Football et mode, les liaisons dangereuses

Édito
Chaque mois, l'équipe de Baby Rainbow nous livre son point de vue sur un des sujets du moment dans un édito tranchant.

Souviens toi quand le football n’était pas à la mode” chantait (presque) Booba. Cette époque parait désormais lointaine, tant football et mode ne cessent de se mélanger dans une multitude de projets plus ou moins réussis.

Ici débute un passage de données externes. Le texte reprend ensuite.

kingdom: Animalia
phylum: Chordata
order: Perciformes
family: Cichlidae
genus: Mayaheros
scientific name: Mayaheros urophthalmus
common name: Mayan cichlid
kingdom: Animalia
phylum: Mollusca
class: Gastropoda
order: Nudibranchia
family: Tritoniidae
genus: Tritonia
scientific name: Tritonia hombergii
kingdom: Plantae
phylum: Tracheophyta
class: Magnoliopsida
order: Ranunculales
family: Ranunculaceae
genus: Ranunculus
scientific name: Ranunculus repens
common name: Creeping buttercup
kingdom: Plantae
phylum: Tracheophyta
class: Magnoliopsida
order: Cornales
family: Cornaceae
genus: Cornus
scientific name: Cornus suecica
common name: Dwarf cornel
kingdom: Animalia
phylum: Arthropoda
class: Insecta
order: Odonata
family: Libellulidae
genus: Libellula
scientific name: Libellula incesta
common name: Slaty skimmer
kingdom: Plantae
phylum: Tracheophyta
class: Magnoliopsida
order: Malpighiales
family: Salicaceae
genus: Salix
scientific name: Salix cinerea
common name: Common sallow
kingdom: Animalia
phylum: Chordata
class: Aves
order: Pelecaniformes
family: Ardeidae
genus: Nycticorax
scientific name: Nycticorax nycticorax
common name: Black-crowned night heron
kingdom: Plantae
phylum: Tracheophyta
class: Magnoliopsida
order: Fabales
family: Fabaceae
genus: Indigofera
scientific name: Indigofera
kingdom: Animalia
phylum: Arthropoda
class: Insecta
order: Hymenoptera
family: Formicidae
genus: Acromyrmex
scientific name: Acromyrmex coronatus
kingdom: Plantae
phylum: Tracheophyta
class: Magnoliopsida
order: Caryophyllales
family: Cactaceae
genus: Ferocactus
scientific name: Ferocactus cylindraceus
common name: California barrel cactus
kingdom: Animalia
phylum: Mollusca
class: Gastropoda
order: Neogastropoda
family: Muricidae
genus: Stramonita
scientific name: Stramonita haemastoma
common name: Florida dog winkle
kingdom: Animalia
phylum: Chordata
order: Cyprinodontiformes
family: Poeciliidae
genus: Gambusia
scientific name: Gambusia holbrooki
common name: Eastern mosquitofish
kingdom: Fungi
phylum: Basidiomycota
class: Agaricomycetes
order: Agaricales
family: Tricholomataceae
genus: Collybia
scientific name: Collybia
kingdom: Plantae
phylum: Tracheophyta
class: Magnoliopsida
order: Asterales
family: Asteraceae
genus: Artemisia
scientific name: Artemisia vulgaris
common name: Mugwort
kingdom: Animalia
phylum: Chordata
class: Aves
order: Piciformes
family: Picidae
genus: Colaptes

Pour comprendre cette relation complexe, il faut d’abord se pencher sur les hommes. Les footballeurs qui, soyons honnêtes, ont une fâcheuse tendance à s’habiller n’importe comment depuis la nuit des temps. Si à la fin des années 90-début 2000 les fautes de goûts pouvaient être expliquées par les tendances disons “originales” (le jacquard vraiment ?), on assiste avec la nouvelle génération à des styles proches du déguisement. De Djibril Cissé à Yohan Mollo en passant par Remy Cabella ou Dimitri Payet, on a la chance d’avoir en France un très gros vivier d’amateurs de mauvais goûts. Pourquoi diable cet amour pour Philipp Plein et les choses qui brillent ?    

La réponse est pourtant assez simple : LE RAP MA GUEULE ! Les maux stylistiques français viennent souvent de la proximité entre rappeurs et footballeurs. De Lacrim à Booba en passant par Kaaris et Jul, nos joueurs préférés reproduisent à tort le style de leurs idoles/amis. Un style qui, pour la plupart du temps, se limite à empiler les logos de marques de luxe sans vraiment se soucier de la cohérence globale de l’outfit. Se produit alors une sorte de mimétisme entre les joueurs dans le vestiaire, le bling bling devient une forme de norme et le pull Kenzo tigre se transforme par magie en quelque chose d’acceptable. 

Pourtant, certains essayent de sortir du lot. En tête de gondole, on peut citer l’espagnol Hector Bellerin, adepte des Fashion Week et des fringues de créateurs. Le latéral des Gunners s’est construit en quelques années une vraie crédibilité, au point de faire la une des magazines mode et d’être invité en front row à tous les défilés de Fashion Week. Du côté des tricolores, il faut noter le travail du Milanais Bakayoko et du fraîchement Monégasque Nkoudou, qui, s’ils s’appuient sur des marques connues des footballeurs, vont toujours chercher des pièces originales pour composer leurs tenues.

Les marques quant à elles, se frottent les mains. D’abord parce que les footballeurs n’ont jamais été aussi populaires, mais aussi et surtout, parce que le football n’a jamais fait gagner autant d’oseille. On assiste depuis quelques années à une évolution de l’utilisation du foot par la mode. Si dans les années 90 et 2000 le footballeur était utilisé comme un simple égérie (GinolaBeckhamZidane), aujourd’hui la mode utilise le foot comme un vecteur d’inspiration. De COMME des GARÇONS en 2013, à Vetements en 2015 ou Koche en 2018, l’avènement du streetwear à rendu le meilleur sport du monde désirable auprès de l’industrie fashion.


Ainsi, le maillot de foot est désormais accepté hors des carrés verts comme une pièce de mode classique, du jersey Red Star floqué Vice au superbe maillot Nike de la sélection nigériane, en passant par ceux du designer/pointeur Gosha Rubchinskiy, on aperçoit aujourd’hui autant de maillots dans les rues que de survêtement de Dortmund au stade Vélodrome. 

Preuve que le football, longtemps considéré comme la lubie des “beaufs” s’est parfaitement intégré aux différents codes de la street culture.